### SELECTED TEXT
C = Me (Mod N), or, (HYPE + DOGMA)2

Dove Releases: New Flights and Voices, edited by David Morley
(184pp, £10.00, Worple Press)


I should start by saying that this is more 'matters arising' than a review. The phrase 'poetry and science' is part of the poetry landscape and so are the arguments that people make about it. People usually make one of two arguments: the discourse argument or the enquiry argument. The discourse argument sounds like this. Back in the day, when I was an enthusiastically biddable and uninformed co-editor of The New Poetry, I wrote that 'In the 1980s and early 1990s, poets' use of science has been closely bound up with a rediscovery of poetry's plurality of form and discourse.' The enquiry argument sounds like this. Introducing a Poetry Review special feature in 1987, the editor Peter Forbes wrote that

Poetry and science' reminds me of the man who discovered
he'd been talking prose all his life. Poets are scientists, in the
sense of being seekers after the essence of things. It is
notorious that since Galileo scientists have concerned
themselves only with certain categories of phenomena,
essentially those which can be abstracted, weighed and
measured. This leaves out a good deal—most of human
experience for example, which is essentially synthetic rather
than analytic.

### EXPLORE THE MATERIAL
a) Rewrite the part of the poetry-and-science review between "Poetry and science' reminds" and "than analytic.", inclusive, renaming "Galileo" as "Newton".
b) Answer these questions from the poetry-and-science review, one line each:
(i) Who edited Dove Releases: New Flights and Voices?
(ii) What two arguments do people usually make about "poetry and science"?
(iii) In what year did Peter Forbes introduce the Poetry Review special feature?
c) Pick up the poetry-and-science review after its last sentence and continue it.

### DATA SHOWN

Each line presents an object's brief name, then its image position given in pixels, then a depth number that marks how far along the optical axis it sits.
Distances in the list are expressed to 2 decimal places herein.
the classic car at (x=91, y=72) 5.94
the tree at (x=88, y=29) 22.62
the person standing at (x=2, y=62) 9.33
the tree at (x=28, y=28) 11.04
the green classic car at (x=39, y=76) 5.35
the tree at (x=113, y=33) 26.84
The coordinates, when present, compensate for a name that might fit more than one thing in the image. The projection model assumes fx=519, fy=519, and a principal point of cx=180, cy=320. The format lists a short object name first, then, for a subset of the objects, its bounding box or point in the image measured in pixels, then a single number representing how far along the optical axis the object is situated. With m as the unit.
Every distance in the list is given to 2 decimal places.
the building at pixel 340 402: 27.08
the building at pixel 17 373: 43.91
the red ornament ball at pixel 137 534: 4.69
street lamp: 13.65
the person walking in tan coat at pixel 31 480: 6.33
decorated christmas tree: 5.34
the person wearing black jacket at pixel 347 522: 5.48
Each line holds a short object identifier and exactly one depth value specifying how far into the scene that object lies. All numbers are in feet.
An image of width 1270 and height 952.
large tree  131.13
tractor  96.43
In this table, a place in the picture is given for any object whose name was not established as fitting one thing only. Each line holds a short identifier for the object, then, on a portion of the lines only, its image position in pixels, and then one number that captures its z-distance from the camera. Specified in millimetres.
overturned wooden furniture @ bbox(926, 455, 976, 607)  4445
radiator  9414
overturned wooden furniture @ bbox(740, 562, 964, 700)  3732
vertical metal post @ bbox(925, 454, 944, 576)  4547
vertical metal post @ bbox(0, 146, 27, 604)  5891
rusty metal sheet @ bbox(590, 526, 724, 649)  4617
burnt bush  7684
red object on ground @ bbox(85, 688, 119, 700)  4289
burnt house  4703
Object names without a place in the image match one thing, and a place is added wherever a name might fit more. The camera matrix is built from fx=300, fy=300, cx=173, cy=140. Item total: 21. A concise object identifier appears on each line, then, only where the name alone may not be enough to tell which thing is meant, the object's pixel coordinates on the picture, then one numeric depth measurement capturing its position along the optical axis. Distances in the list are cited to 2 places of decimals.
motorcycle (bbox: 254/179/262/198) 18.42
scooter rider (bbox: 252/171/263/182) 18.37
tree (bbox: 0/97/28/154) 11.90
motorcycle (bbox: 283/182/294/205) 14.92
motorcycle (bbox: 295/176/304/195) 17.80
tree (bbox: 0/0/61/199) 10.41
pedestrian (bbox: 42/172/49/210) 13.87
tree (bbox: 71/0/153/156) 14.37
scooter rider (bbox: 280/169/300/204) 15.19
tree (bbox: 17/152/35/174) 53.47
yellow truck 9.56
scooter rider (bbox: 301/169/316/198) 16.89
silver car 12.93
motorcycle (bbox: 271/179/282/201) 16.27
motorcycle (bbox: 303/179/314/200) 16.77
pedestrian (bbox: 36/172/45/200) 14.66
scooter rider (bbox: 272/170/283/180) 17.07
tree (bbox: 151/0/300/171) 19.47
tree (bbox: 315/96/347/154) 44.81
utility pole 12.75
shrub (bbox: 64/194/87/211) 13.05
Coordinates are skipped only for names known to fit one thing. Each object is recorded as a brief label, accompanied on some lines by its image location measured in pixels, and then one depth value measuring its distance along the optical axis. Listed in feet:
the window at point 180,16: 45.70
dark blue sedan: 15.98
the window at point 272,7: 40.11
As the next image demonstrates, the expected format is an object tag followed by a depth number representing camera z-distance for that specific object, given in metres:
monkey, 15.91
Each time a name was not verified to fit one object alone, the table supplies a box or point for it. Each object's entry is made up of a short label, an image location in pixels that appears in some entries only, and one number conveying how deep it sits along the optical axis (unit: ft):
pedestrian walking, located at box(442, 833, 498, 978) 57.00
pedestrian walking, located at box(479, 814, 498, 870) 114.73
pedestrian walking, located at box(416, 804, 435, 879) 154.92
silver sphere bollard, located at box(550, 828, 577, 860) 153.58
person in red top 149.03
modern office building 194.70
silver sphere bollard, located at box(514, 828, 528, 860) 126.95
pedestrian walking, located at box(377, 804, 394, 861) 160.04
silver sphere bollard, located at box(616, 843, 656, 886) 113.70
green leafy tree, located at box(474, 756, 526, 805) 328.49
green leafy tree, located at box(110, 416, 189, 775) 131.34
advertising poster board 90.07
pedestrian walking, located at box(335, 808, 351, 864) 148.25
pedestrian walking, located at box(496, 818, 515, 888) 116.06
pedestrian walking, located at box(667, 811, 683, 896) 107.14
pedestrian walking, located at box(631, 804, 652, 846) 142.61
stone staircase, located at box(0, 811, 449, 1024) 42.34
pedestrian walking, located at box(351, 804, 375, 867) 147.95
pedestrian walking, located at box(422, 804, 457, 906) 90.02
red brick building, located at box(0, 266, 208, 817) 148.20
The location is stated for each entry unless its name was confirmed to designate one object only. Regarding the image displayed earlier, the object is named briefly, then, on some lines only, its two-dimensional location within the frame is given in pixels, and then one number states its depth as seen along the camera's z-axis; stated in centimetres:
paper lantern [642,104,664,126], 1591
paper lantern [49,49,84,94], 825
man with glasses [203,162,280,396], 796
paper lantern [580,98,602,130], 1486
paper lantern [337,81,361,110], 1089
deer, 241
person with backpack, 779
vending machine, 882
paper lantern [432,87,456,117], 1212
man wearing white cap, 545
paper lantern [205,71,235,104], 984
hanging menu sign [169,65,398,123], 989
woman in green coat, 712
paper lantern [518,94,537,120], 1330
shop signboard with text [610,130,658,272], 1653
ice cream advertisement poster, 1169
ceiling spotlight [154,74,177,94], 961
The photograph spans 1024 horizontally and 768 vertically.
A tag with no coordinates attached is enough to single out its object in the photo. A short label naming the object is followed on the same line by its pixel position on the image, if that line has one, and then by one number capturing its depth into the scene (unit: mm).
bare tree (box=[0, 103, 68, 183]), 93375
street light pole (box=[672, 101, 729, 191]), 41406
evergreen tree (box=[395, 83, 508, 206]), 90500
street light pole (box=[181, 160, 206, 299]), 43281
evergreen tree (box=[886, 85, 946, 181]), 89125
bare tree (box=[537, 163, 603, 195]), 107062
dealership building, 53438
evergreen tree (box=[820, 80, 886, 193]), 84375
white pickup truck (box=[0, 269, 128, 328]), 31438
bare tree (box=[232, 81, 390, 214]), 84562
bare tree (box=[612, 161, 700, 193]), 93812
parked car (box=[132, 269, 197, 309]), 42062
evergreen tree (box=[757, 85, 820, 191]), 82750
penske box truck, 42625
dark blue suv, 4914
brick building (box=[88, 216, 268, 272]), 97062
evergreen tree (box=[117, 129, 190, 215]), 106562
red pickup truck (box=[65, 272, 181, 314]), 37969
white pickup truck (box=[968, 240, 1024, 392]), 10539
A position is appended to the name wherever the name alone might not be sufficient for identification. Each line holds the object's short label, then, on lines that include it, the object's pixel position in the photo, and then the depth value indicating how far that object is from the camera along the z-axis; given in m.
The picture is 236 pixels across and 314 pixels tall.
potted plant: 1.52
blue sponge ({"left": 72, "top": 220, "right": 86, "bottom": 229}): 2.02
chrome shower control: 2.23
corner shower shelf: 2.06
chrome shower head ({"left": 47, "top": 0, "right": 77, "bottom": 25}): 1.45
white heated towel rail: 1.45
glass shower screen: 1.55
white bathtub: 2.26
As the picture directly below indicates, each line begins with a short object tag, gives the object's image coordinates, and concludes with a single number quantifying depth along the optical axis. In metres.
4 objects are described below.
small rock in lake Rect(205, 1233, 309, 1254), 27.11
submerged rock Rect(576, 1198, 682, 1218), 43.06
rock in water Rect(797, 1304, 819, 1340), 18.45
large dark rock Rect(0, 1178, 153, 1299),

### ANSWERS FOR THIS EXERCISE
a)
Poetry and science' reminds me of the man who discovered
he'd been talking prose all his life. Poets are scientists, in the
sense of being seekers after the essence of things. It is
notorious that since Newton scientists have concerned
themselves only with certain categories of phenomena,
essentially those which can be abstracted, weighed and
measured. This leaves out a good deal—most of human
experience for example, which is essentially synthetic rather
than analytic.

b)
(i) David Morley
(ii) The discourse argument and the enquiry argument
(iii) 1987

c)
He went on to say that the 40 page feature '[constituted] a plea for a metaphysical poetry.'

Peter Middleton makes a similar point in an article on Allen Fisher and Bruce Andrews, arguing that poetry and science share 'the commitment to observation, analysis and report' and that various types of poetry 'still maintain the virtues on which science is based, curiosity, accurate observation, honest reportage.' (53) What's most interesting about Middleton's comment is the word 'virtues'. It shows how much science forms our world view because behind Middleton's comment is science's view of itself as the right way, the only way, to organize the world and our experience of it. His comment reproduces science's view of itself as a form of pure and purifying enquiry. The discourse argument also assumes that science is pure and purifying and that its vocabularies will either make poetry more rigorous or, in the manner of Peter Redgrove's poetry, will allow the poet to discern surprising structural equivalences.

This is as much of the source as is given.